Find the line with "wire IP2Bus_RdAck;". Repeat it and each line after it, exactly, down to the end of the records below.

## Records provided
______________________________
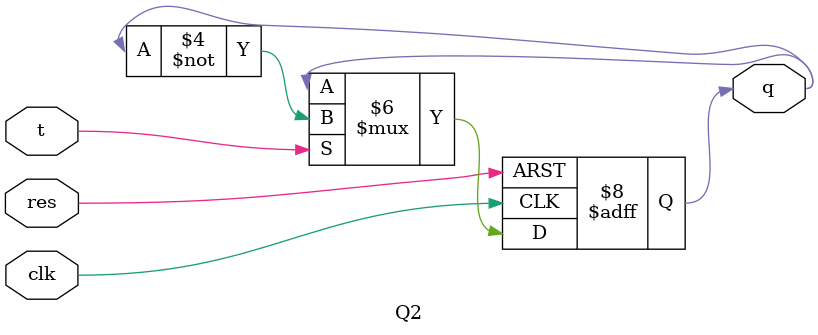
<source format=v>
module Q2(t, clk, res, q);
	input t, clk, res;
	output reg q;
	always@(negedge clk or negedge res)
	begin
		if(res == 0)
			q<=0;
		else
			if(t==1)
				q<=~q;
			else
				q<=q;
	end
endmodule
</source>
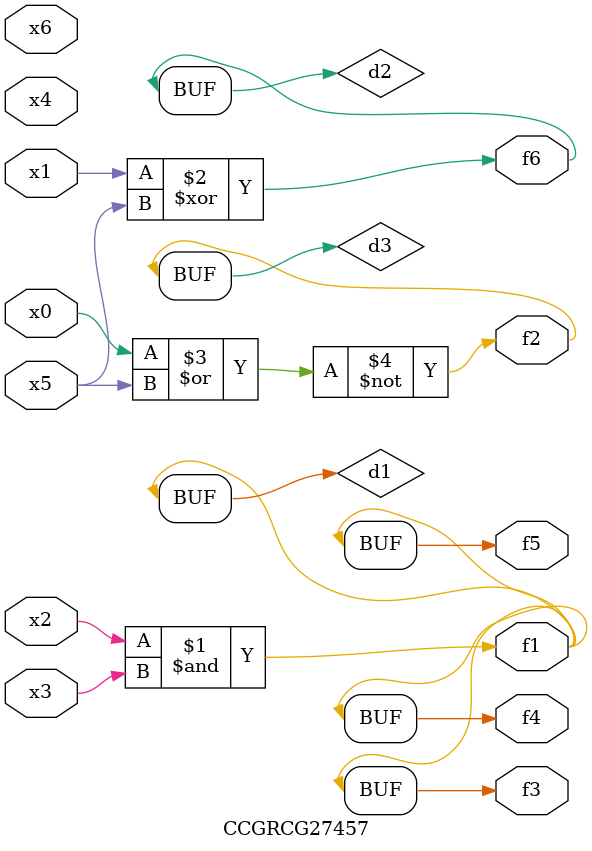
<source format=v>
module CCGRCG27457(
	input x0, x1, x2, x3, x4, x5, x6,
	output f1, f2, f3, f4, f5, f6
);

	wire d1, d2, d3;

	and (d1, x2, x3);
	xor (d2, x1, x5);
	nor (d3, x0, x5);
	assign f1 = d1;
	assign f2 = d3;
	assign f3 = d1;
	assign f4 = d1;
	assign f5 = d1;
	assign f6 = d2;
endmodule

</source>
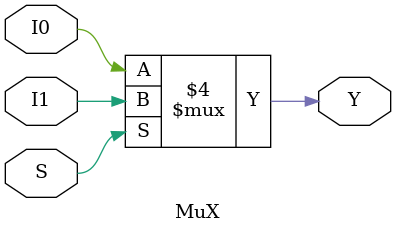
<source format=v>
module MuX(
    input I0,
    input I1,
    input S,
    output Y
    );
	 reg Y;
always @(I0,I1,S)
begin
 if(S==0)
 Y=I0;
 else
 Y=I1;
 end
 
endmodule

</source>
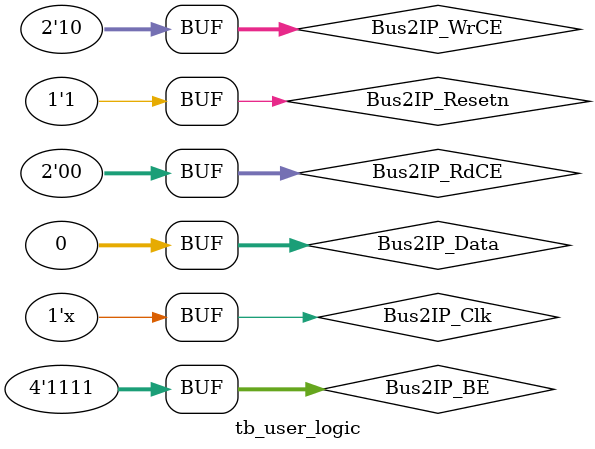
<source format=v>
`timescale 1ns / 1ps


module tb_user_logic;

	// Inputs
	reg Bus2IP_Clk;
	reg Bus2IP_Resetn;
	reg [31:0] Bus2IP_Data;
	reg [3:0] Bus2IP_BE;
	reg [1:0] Bus2IP_RdCE;
	reg [1:0] Bus2IP_WrCE;

	// Outputs
	wire [9:0] IP2DAC_Data;
	wire IP2DAC_DCLKIO;
	wire IP2DAC_Clkout;
	wire IP2DAC_PinMD;
	wire IP2DAC_ClkMD;
	wire IP2DAC_Format;
	wire IP2DAC_PWRDN;
	wire [31:0] IP2Bus_Data;
	wire IP2Bus_RdAck;
	wire IP2Bus_WrAck;
	wire IP2Bus_Error;

	// Instantiate the Unit Under Test (UUT)
	user_logic uut (
		.IP2DAC_Data(IP2DAC_Data), 
		.IP2DAC_DCLKIO(IP2DAC_DCLKIO), 
		.IP2DAC_Clkout(IP2DAC_Clkout), 
		.IP2DAC_PinMD(IP2DAC_PinMD), 
		.IP2DAC_ClkMD(IP2DAC_ClkMD), 
		.IP2DAC_Format(IP2DAC_Format), 
		.IP2DAC_PWRDN(IP2DAC_PWRDN), 
		.Bus2IP_Clk(Bus2IP_Clk), 
		.Bus2IP_Resetn(Bus2IP_Resetn), 
		.Bus2IP_Data(Bus2IP_Data), 
		.Bus2IP_BE(Bus2IP_BE), 
		.Bus2IP_RdCE(Bus2IP_RdCE), 
		.Bus2IP_WrCE(Bus2IP_WrCE), 
		.IP2Bus_Data(IP2Bus_Data), 
		.IP2Bus_RdAck(IP2Bus_RdAck), 
		.IP2Bus_WrAck(IP2Bus_WrAck), 
		.IP2Bus_Error(IP2Bus_Error)
	);

	initial begin
		// Initialize Inputs
		Bus2IP_Clk = 0;
		Bus2IP_Resetn = 0;
		Bus2IP_Data = 0;
		Bus2IP_BE = 0;
		Bus2IP_RdCE = 0;
		Bus2IP_WrCE = 0;

		// Wait 100 ns for global reset to finish
		#100;
        
		// Add stimulus here
		Bus2IP_Resetn = 1'b1;

		Bus2IP_BE = 4'b1111;

		#20;
		Bus2IP_WrCE = 2'b10;
		Bus2IP_Data = 32'h0000_0001;

		#20;
		Bus2IP_WrCE = 2'b01;
		Bus2IP_Data = 32'h0000_0001;

		#20;
		Bus2IP_WrCE = 2'b01;
		Bus2IP_Data = 32'h0000_00ff;

		#20;
		Bus2IP_WrCE = 2'b01;
		Bus2IP_Data = 32'h0000_03ff;

		#20;
		Bus2IP_WrCE = 2'b10;
		Bus2IP_Data = 32'h0000_0002;

		#20;
		Bus2IP_WrCE = 2'b01;
		Bus2IP_Data = 32'h0000_0001;

		#20;
		Bus2IP_WrCE = 2'b01;
		Bus2IP_Data = 32'h0000_00ff;

		#20;
		Bus2IP_WrCE = 2'b01;
		Bus2IP_Data = 32'h0000_03ff;

		#20;
		Bus2IP_WrCE = 2'b10;
		Bus2IP_Data = 32'h0000_0000;

	end

	always @(Bus2IP_Clk)
		#10 Bus2IP_Clk <= ~Bus2IP_Clk;
      
endmodule


</source>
______________________________
## Reply to the exercise
	wire IP2Bus_RdAck;
	wire IP2Bus_WrAck;
	wire IP2Bus_Error;

	// Instantiate the Unit Under Test (UUT)
	user_logic uut (
		.IP2DAC_Data(IP2DAC_Data), 
		.IP2DAC_DCLKIO(IP2DAC_DCLKIO), 
		.IP2DAC_Clkout(IP2DAC_Clkout), 
		.IP2DAC_PinMD(IP2DAC_PinMD), 
		.IP2DAC_ClkMD(IP2DAC_ClkMD), 
		.IP2DAC_Format(IP2DAC_Format), 
		.IP2DAC_PWRDN(IP2DAC_PWRDN), 
		.Bus2IP_Clk(Bus2IP_Clk), 
		.Bus2IP_Resetn(Bus2IP_Resetn), 
		.Bus2IP_Data(Bus2IP_Data), 
		.Bus2IP_BE(Bus2IP_BE), 
		.Bus2IP_RdCE(Bus2IP_RdCE), 
		.Bus2IP_WrCE(Bus2IP_WrCE), 
		.IP2Bus_Data(IP2Bus_Data), 
		.IP2Bus_RdAck(IP2Bus_RdAck), 
		.IP2Bus_WrAck(IP2Bus_WrAck), 
		.IP2Bus_Error(IP2Bus_Error)
	);

	initial begin
		// Initialize Inputs
		Bus2IP_Clk = 0;
		Bus2IP_Resetn = 0;
		Bus2IP_Data = 0;
		Bus2IP_BE = 0;
		Bus2IP_RdCE = 0;
		Bus2IP_WrCE = 0;

		// Wait 100 ns for global reset to finish
		#100;
        
		// Add stimulus here
		Bus2IP_Resetn = 1'b1;

		Bus2IP_BE = 4'b1111;

		#20;
		Bus2IP_WrCE = 2'b10;
		Bus2IP_Data = 32'h0000_0001;

		#20;
		Bus2IP_WrCE = 2'b01;
		Bus2IP_Data = 32'h0000_0001;

		#20;
		Bus2IP_WrCE = 2'b01;
		Bus2IP_Data = 32'h0000_00ff;

		#20;
		Bus2IP_WrCE = 2'b01;
		Bus2IP_Data = 32'h0000_03ff;

		#20;
		Bus2IP_WrCE = 2'b10;
		Bus2IP_Data = 32'h0000_0002;

		#20;
		Bus2IP_WrCE = 2'b01;
		Bus2IP_Data = 32'h0000_0001;

		#20;
		Bus2IP_WrCE = 2'b01;
		Bus2IP_Data = 32'h0000_00ff;

		#20;
		Bus2IP_WrCE = 2'b01;
		Bus2IP_Data = 32'h0000_03ff;

		#20;
		Bus2IP_WrCE = 2'b10;
		Bus2IP_Data = 32'h0000_0000;

	end

	always @(Bus2IP_Clk)
		#10 Bus2IP_Clk <= ~Bus2IP_Clk;
      
endmodule


</source>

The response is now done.